Required actions
1. In the essay comparing Roe v. Wade with Dred Scott, retype the passage from "The case was, of" up to and including "in Dred Scott.".
2. Which Chief Justice does the essay comparing Roe v. Wade with Dred Scott name as the author of the ruling that Negroes had no right to sue in the federal courts?
3. Carry on the essay comparing Roe v. Wade with Dred Scott, starting after its final sentence.

Text under study
++++++++++++++++++++

The case was, of course, Dred Scott v Sandford, 60 U.S. 393 (1856).

Roe v Wade, 410 U.S. 113 (1973), was similarly decided: beings which had no voice of their own were not legal persons, and could simply be killed at the whim of the pregnant women, just as Chief Justice Roger Taney ruled that, not being legal citizens of the United States, Negroes had no right to sue in the federal courts.

It took what President Lincoln called a “great civil war,” and the military defeat of the Confederacy, plus the imposition by the victorious Union of the 13th, 14th and 15th Amendments to replace the decision in Dred Scott.

The appellee and certain amici argue that the fetus is a “person” within the language and meaning of the Fourteenth Amendment. In support of this, they outline at length and in detail the well known facts of fetal development. If this suggestion of personhood is established, the appellant’s case, of course, collapses, for the fetus’ right to life would then be guaranteed specifically by the Amendment. The appellant conceded as much on reargument. On the other hand, the appellee conceded on reargument that no case could be cited that holds that a fetus is a person within the meaning of the Fourteenth Amendment.

The similarities with the Dred Scott decision are stark and obvious.

Mr Dowd also wrote:

Americans never respond well when a right is taken away. For 50 years Roe v. Wade has been the law of the land, with women having the right to an abortion with significant limits after the first 12 weeks of gestation (1st trimester).

Many Americans did not respond well when their rights to own slaves were taken away, but those rights were taken away to grant rights to the people who had been enslaved. If Roe is overturned, it will be to give rights to, to recognize the rights of those living human beings who are still in their mothers’ wombs.

I get it: many pregnant women simply do not want a child, or another child. They have now, and will have in the future, the absolute right to surrender that child for adoption, a right I would not take away even if I could. This could result in a hard life for those children, but a hard life is better than no life. We see this with the handicapped, many of whom about which we have said — though not to their faces — “I could never live like that; I’d rather be dead,” who have an attempted suicide rate roughly four times than of non-disabled people, but still fewer than 10% actually attempt to kill themselves:

As compared to adolescents without physical disabilities, adolescents with physical disabilities were significantly more likely to commit suicide or have suicidal behavior. In a study among 85,765 students in Denmark, Christoffersen, Poulsen, Nielsen found that adolescents who had been hospitalized for severe handicap or chronic disease had an increased rate of attempted suicide as compared to those were not physically disabled (8.7% vs 2.9%). In a cross-sectional study conducted in 13,917 adolescents from the 50 states and the District of Columbia, Epstein and Spirito reported that adolescents with physical disabilities and health problems were significantly more likely to attempt suicide as compared to those without (OR = 3.01, CI: 2.18-4.17). Hence, the limited number of studies that took a look at suicide in physically disabled adolescents, it was found that adolescents with physical disabilities were more likely to attempt suicide as compared to those did not have physical disabilities.

If 8.7% of physically disabled adolescents attempt suicide, then 91.3% do not. Somehow, some way, 91.3% of handicapped adolescents, the people about whom we have so often mused that “I’d rather be dead than to live like that,” have decided that they’d rather live than die.

++++++++++++++++++++

Information
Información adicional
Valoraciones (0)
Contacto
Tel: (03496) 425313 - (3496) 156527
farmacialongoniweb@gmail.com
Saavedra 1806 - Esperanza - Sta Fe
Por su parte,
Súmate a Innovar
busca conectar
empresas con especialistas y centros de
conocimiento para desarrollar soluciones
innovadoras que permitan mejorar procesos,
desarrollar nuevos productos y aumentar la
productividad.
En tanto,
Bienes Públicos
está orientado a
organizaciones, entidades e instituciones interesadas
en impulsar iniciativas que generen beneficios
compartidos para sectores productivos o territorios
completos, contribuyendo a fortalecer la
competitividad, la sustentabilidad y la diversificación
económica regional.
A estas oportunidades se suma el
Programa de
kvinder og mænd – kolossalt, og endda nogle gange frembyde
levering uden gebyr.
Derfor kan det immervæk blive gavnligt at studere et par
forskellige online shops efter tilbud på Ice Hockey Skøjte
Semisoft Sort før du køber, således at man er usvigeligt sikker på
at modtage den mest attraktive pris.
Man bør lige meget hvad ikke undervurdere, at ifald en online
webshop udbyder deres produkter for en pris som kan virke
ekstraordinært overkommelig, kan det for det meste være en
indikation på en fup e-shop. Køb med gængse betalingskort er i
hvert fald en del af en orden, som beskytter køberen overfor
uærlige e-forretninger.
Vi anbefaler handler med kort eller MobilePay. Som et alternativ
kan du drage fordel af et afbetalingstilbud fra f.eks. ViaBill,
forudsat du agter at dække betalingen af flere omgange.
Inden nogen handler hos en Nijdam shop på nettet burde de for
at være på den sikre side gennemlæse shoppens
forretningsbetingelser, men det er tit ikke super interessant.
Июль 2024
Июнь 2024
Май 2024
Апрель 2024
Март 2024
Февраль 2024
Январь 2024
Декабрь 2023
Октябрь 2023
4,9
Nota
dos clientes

++++++++++++++++++++

Answers by item number
1.
The case was, of course, Dred Scott v Sandford, 60 U.S. 393 (1856).

Roe v Wade, 410 U.S. 113 (1973), was similarly decided: beings which had no voice of their own were not legal persons, and could simply be killed at the whim of the pregnant women, just as Chief Justice Roger Taney ruled that, not being legal citizens of the United States, Negroes had no right to sue in the federal courts.

It took what President Lincoln called a “great civil war,” and the military defeat of the Confederacy, plus the imposition by the victorious Union of the 13th, 14th and 15th Amendments to replace the decision in Dred Scott.

2. Chief Justice Roger Taney.

3.
After my father left, while I was in the second grade, I grew up poor. My mother, who had no education beyond high school, was responsible for caring for three children — I was the oldest — as my father found child support to be more of an option than an obligation. In the 1960s, men could get away with that! While not as poor as some, we did go a couple of months without running water, when a pipe froze and burst, and my mother did not have the money to get a plumber to fix it. Yet, despite that, I never contemplated suicide.

We see it in prisoners on death row, the vast majority of whom continue their appeals to the last extremis, preferring to stay alive in a cage than to die. Life may be hard for the orphan, but it is still life.[1]Regular readers of The First Street Journal know that I am opposed to capital punishment.

Abortion in almost every case is a choice of the convenience of the pregnant woman over the life of her unborn child.

On November 24, 2008, Patterico posed a question based on a comment from one of his readers:

Suppose the technology existed to safely remove a fetus from a womb at any gestational stage for incubation elsewhere until birth. If such “no-death abortion” was available to any woman who wanted it, would most abortion rights supporters stand down?

I’m especially interested in what abortion rights supporters have to say, because I’ve always thought that their position is based on opposition to forced pregnancy (”Keep your laws off my body”).

I especially love this hypothetical because I too have been thinking about the same issue for years. Indeed, I asked a modified version of it in this post. But Not Rhetorical’s articulation is less inflammatory and more conducive to good discussion.

I’m especially fond of the hypothetical because I explicitly discussed it recently with two women: the first night with one who was pro-choice, and the next night, with one who was pro-life. (To my surprise, the pro-choice woman would most assuredly not accept the sort of “no death abortion” that Not Rhetorical posits.)

I have told people since (and said to the pro-life woman) that I wish I could have had a camera over my shoulder taking footage when I was talking to these women. I respect both of the women very much, even though I violently disagreed with the pro-choice woman on this issue. But I found the contrast between their points of view — and the reasons for them — to be transcendent and profound in a way I’m not sure I could ever adequately express.

I don’t feel comfortable saying more, even without naming the women, because the conversations were private. But the conversation solidified my view that this particular hypothetical cuts right to the heart of the debate in a way that few others do.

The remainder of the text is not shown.